OK, that's fine, you might be thinking. But how does this help manage the risk of Windows, other than removing it completely from the equation? The kicker in this comes from the Intel platform on which Apple hardware is now based and the use of virtualization solutions such as Parallels or a WINE environment such as Crossover, and even dual booting the Mac using BootCamp. You can install XP in a "guest OS," manage it using SMS and any other Windows tools and -- if you really need Vista -- you can do the same thing with it -- running both with virtualization under Mac OS X. In other words, you buy one computer from Apple and have the option of running two, three or even more operating systems.
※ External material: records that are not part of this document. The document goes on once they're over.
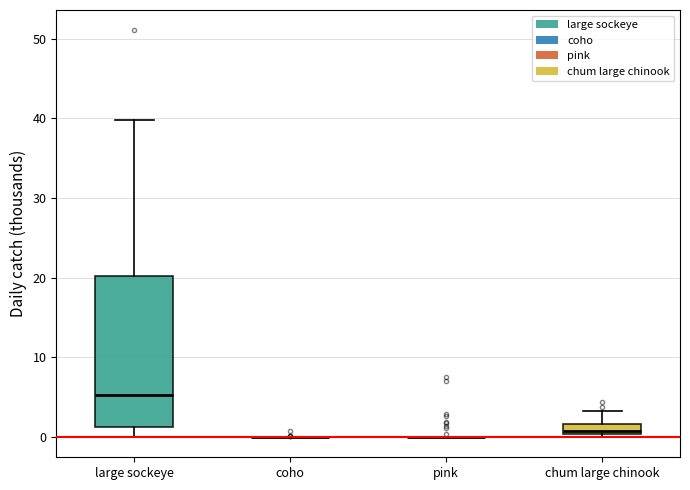

Comparing the boxes themselves (not the whiskers), which one is the tallest?

large sockeye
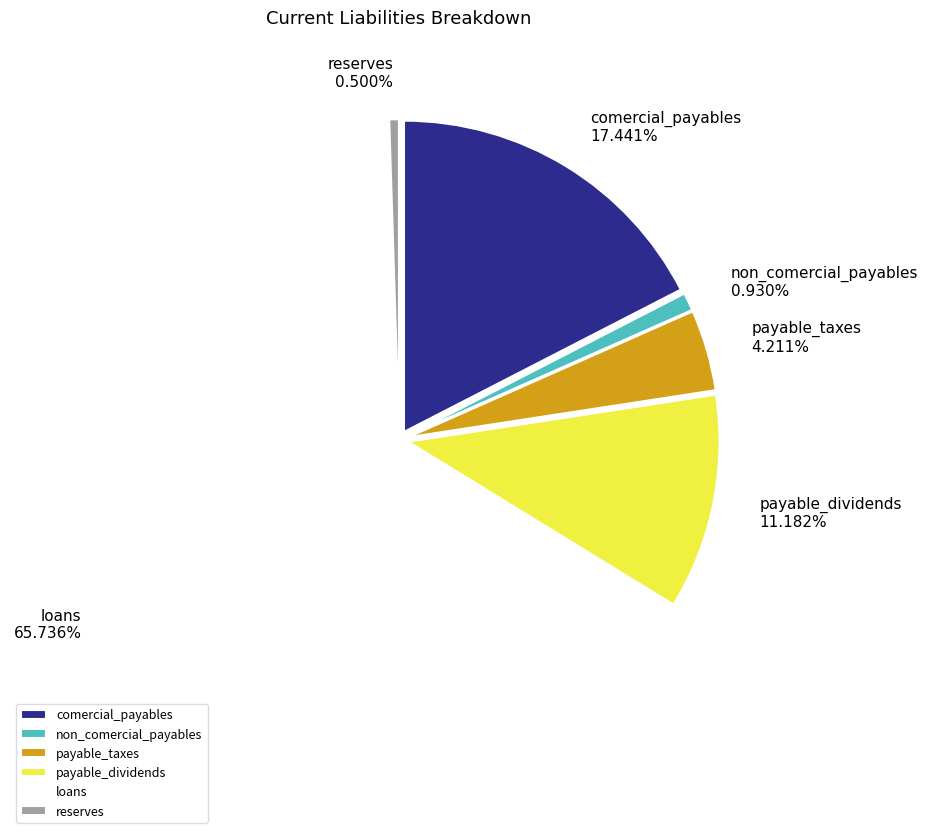

Which has a higher value, payable_taxes or non_comercial_payables?

payable_taxes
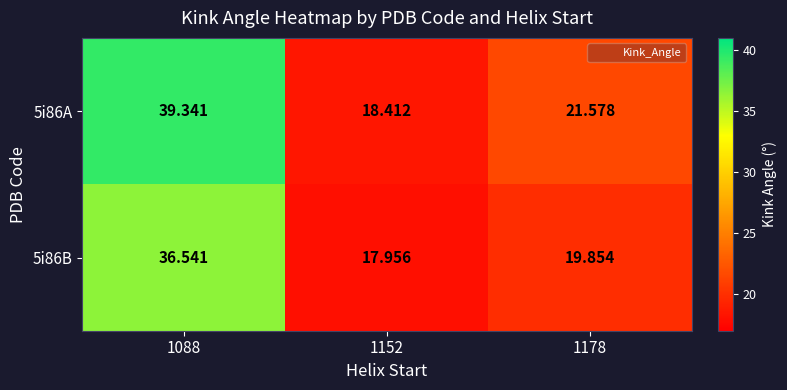

Is the value of 5i86A at 1178 greater than the value of 5i86B at 1152?

Yes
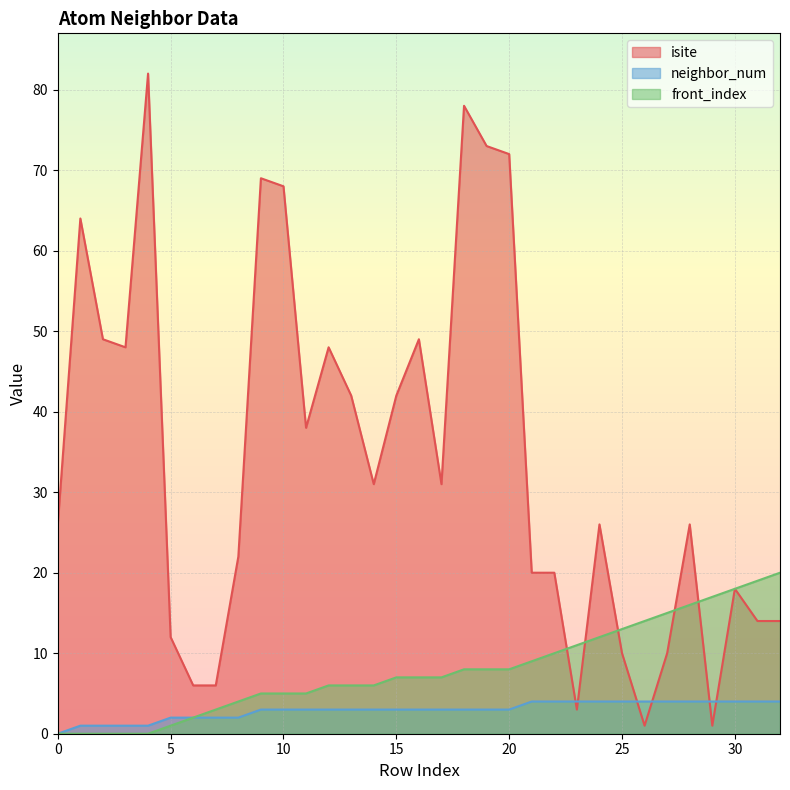

What is the value of the isite point at the 20th from the left?

73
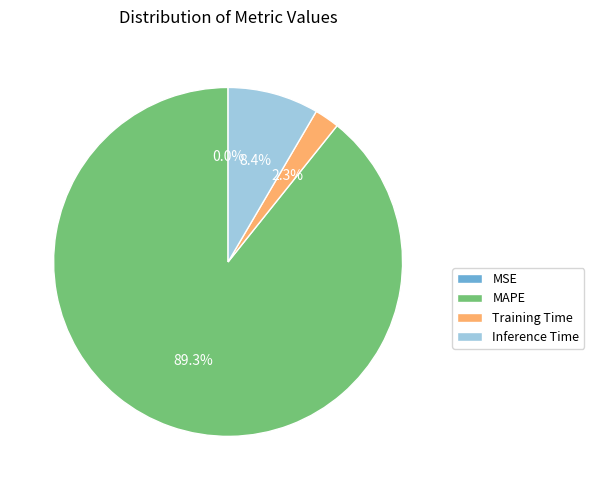

To the nearest percent, what is the average slice percentage?

25%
From what I've seen of the latest versions of Parallels, it will have the option to launch guest OS apps without having the user visually invoke the rest of the operating system GUI, while Crossover only invokes the necessary windows components using WINE. So, you could run Vista apps, XP apps and Mac OS X apps without a user ever knowing that they're working in three different operating systems. In moving to Mac OS X, an IT department has to train the end user in the use of only one GUI interface -- Apple's -- and can still run three or more operating systems as needed to support the applications they need to deploy. All of the operating systems can be managed using standard management tools. And having to back out of an upgrade to Windows won't force a company to grind to a halt during the process.

To sum up my thoughts about Apple in '07, now that it's using standard Intel hardware procurement costs are essentially the same -- and deployment and management costs are the same or lower than with comparable Windows-based systems. In migrating to Mac OS X and Apple hardware, a company can save on training costs and mitigate the risks involved in moving to Vista by eliminating the necessity of an all-or-nothing migration. An option like that should give any CIO, CTO, CFO or CEO something to seriously consider.

And that's how I see 2007 shaping up for Apple's place in the enterprise.